The end of the Dance

AB

Around nine o’clock in the evening of Saturday the 10th November 1928 the twenty nine year old dancer Anita Berber died. Anita’s funeral was arranged for four days later. On the morning of Wednesday 14th November she was buried in St Thomas’ cemetery in the Neukölln district. Her funeral was a basic klasse 5 burial: plain coffin with no trimmings and an unmarked grave.
Over the next few weeks several newspapers and magazines printed obituaries. One of the first was by Hans Feld in Film-Kurier. Published on the 13th November, Feld wrote of Anita as the embodiment of Weimar Berlin. A challenge to Wilhelmian morality she was a force whose power would prove an inspiration for future generations. Der Film and Reichsfilmblatt, both published on the 15th November, carried critiques of her life and work outlining her contribution to Expressionist dance and acting. The 26th November edition of the Berliner Illustriete Zeitung saw her work as groundbreaking and inspirational. Musik und Theater, published on December 2nd lauded her unique contribution to dance and the edition of Filmbühne of the 10th December praised her acting skill in her many films.
But it was as a dancer that Anita existed; and a dancer like no other. She enjoyed the response that her dance generated and indeed thrived on it. She sought it, she fed off it, and in turn she responded to it. Her dance became a two-way process between her and the audience. She gave something to the audience but also took something from the audience. Her live performances gave her life. When she was dancing, when she was performing, she existed at that moment for the dance and the dance alone.

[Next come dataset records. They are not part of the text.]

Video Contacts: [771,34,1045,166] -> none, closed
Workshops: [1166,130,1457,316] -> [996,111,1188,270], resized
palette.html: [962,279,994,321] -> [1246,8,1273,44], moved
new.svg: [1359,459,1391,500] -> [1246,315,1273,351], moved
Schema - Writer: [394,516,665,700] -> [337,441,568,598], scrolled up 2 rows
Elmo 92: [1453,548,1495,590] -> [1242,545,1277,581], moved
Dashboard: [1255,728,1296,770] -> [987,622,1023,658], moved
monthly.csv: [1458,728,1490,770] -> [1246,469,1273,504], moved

When she acted she became the character. Anita did respond to her audience; she drew from her audience; but it was very much on her terms. She wasn’t adapting her act in the way of Josephine Baker, the great black dancer who brought the Harlem renaissance to Paris and Europe in the twenties. Josephine Baker was alive to her audience and adapted her act to the Parisian style and the French audience. But in the case of Anita although she drew from the audience and from their response her adaptation was very much on her own terms there was no compromise in her artistic content or the artistic message she was trying to express. There was adaptation; Anita did learn and grow from the response of the audience but it was more of her drawing from the audience what she wanted rather than a reciprocal relationship. When her dances were adapted in response to the audience, that adaptation could as easily be a negative one rather than a positive. A particular dance or element within a dance that elicited a negative response from the audience would be extended or exaggerated. Anita interpreted any lack of positive response from the audience as a challenge and would meet that challenge head on. The emotions she felt were played out in her dancing for the whole world to see. Her Expressionism was extreme, honest, contradictory and extraordinary; it was the Weimar Republic.

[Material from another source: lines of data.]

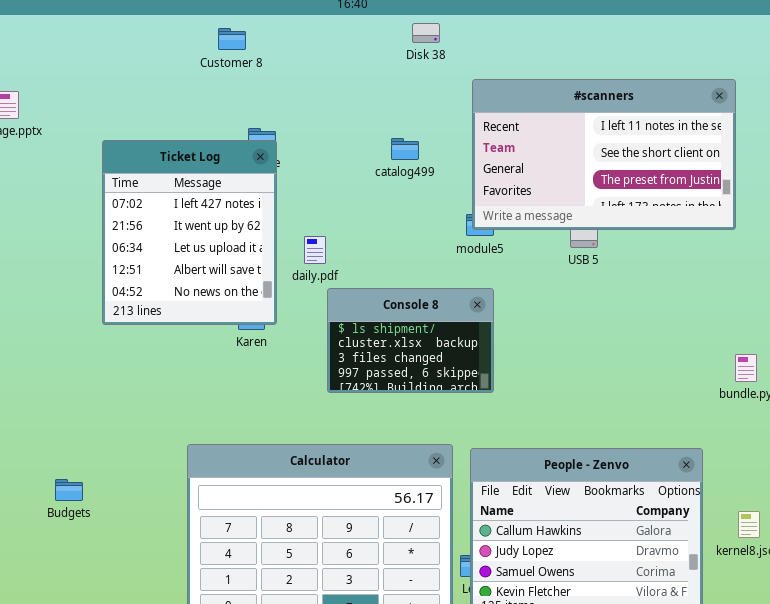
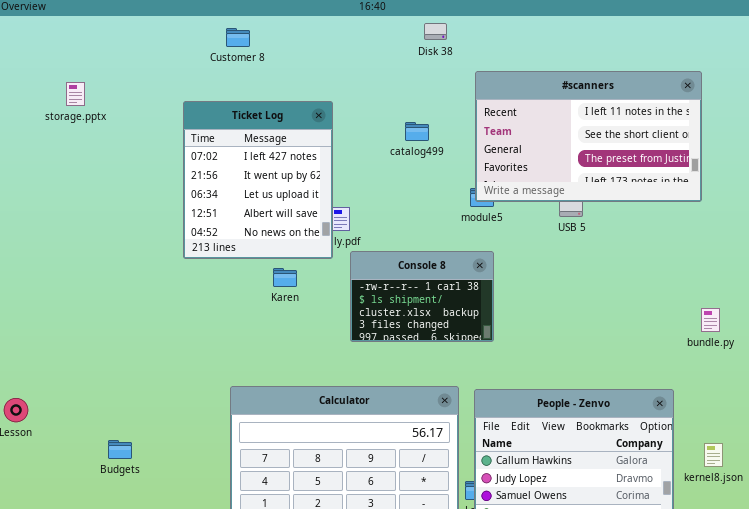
Customer 8: [218,28,246,50] -> [226,28,250,47], moved
Ticket Log: [102,140,277,325] -> [183,101,333,259], moved
Console 8: [327,288,494,393] -> [350,251,494,342], scrolled up 1 row
Budgets: [55,479,83,501] -> [108,440,132,459], moved

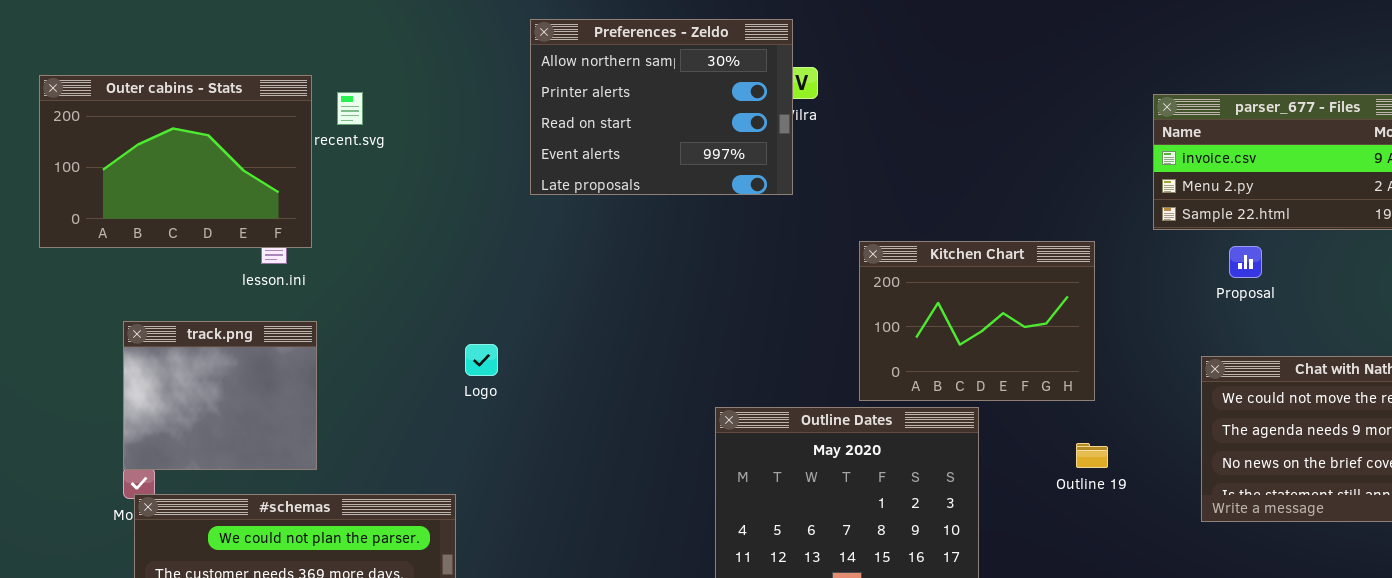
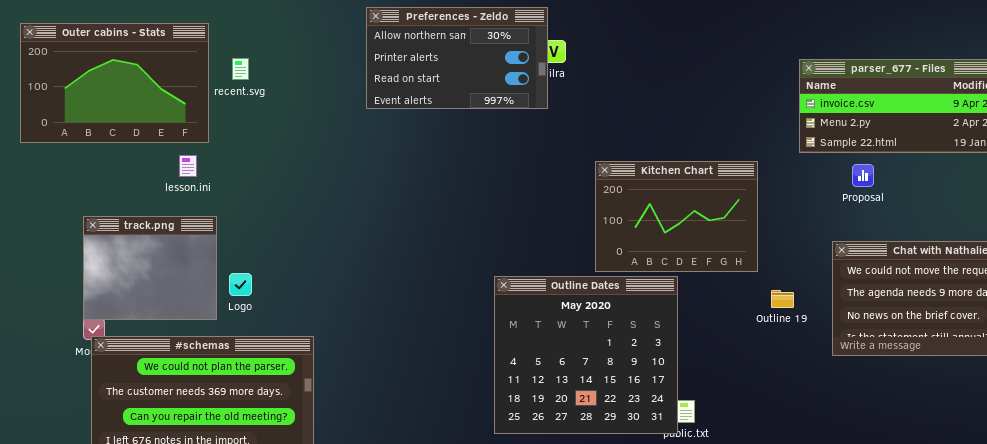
Preferences - Zeldo: [530,19,793,195] -> [366,7,548,109], resized
Outer cabins - Stats: [39,75,312,248] -> [20,23,209,143], moved
Logo: [465,344,498,376] -> [229,273,252,296], moved
Outline 19: [1076,443,1108,468] -> [771,290,794,308], moved

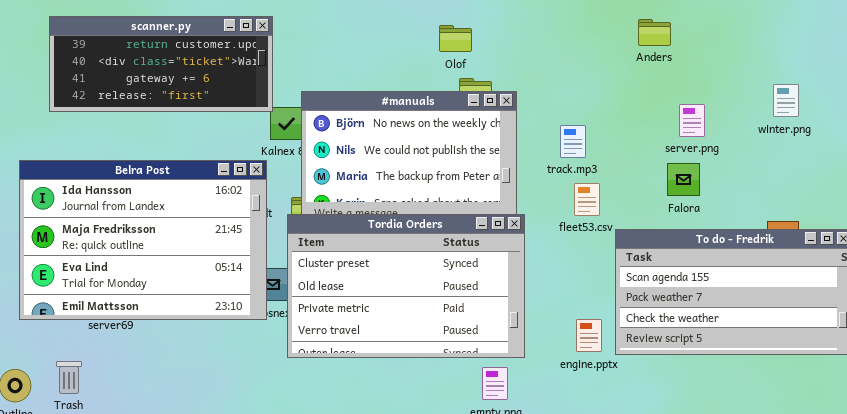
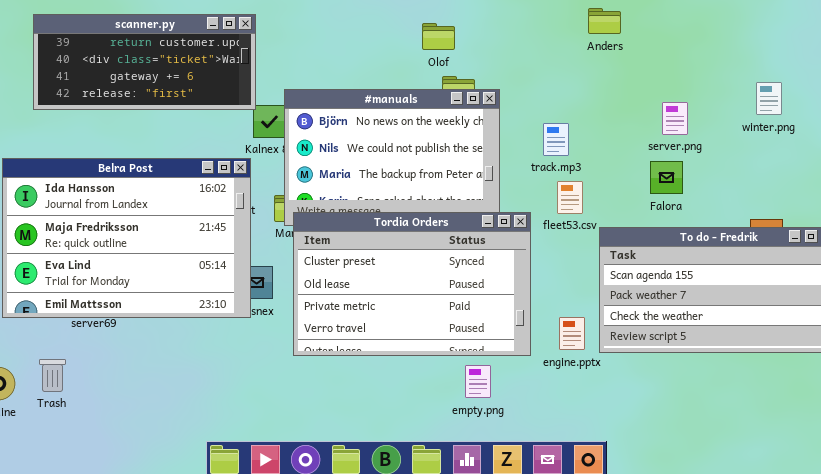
Anders: [638,19,671,46] -> [588,8,621,34], moved
Tordia Orders: [287,214,525,358] -> [293,212,531,356], moved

Anita had been, from the very start a troubled wild child. Her life was a series of bad choices and bad behaviour. In many ways she was a spoilt child demanding attention and throwing a tantrum when she did not get her way. Her excess in the use of drugs and alcohol as well as sexual parters and practices continued this pattern. But ultimately the only person she truly hurt was herself. It does not take much analysis to understand Anita and the various demons that tormented her. Her relationship with her mother was strained as a result of Lucie’s initial abandonment of her and subsequent emotionally unsupportive behaviour. With the parent who was present rejecting her Anita turned to the father who had also abandoned her. Time and again she sought to replace him and of course failed. And then there was the underlying guilt. Anita probably blamed herself for her abandonment as a child. What had she done to deserve that? She craved love and attention and like all children screamed when she felt unloved and ignored. Confused, scared, angry and unhappy Anita tried to get her parents attention and if she could not do so with good behaviour she would try with bad.
Unfortunately for Anita she happened to be living through a time and place that was also in turmoil and so wild behaviour was all around her. This normalised much of what she did but also meant that to be noticed she had to be really outrageous. Anita had to drink more cognac and champagne than everyone else; she had to take more and wilder drugs; she had to dance faster and wilder and more naked than anyone else. Her life was a constant search for the truth of why her father, and mother, had abandoned her. A search that she carried out through the medium of dance and against a backdrop of political, economic and social chaos. It was a potentially fatal combination that eventually did kill Anita but not before she gave some of the most amazing expressionist dance and film performances that Weimar Berlin ever saw. The Republic outlived Anita by only five years and its death has been attributed to many causes. A search by the German people for the truth behind their losses in the war through the medium of vicious partisan politics and a series of bad choices is one, amongst many, explanation. When seen in that light, the parallels between the Republic and Anita continue even unto death. Both did terrible things and wonderful things; both made foolish choices and yet created beautiful art. Anita Berber was a true child of the Republic. The likes of Anita Berber, and the Weimar Republic, will never be seen again.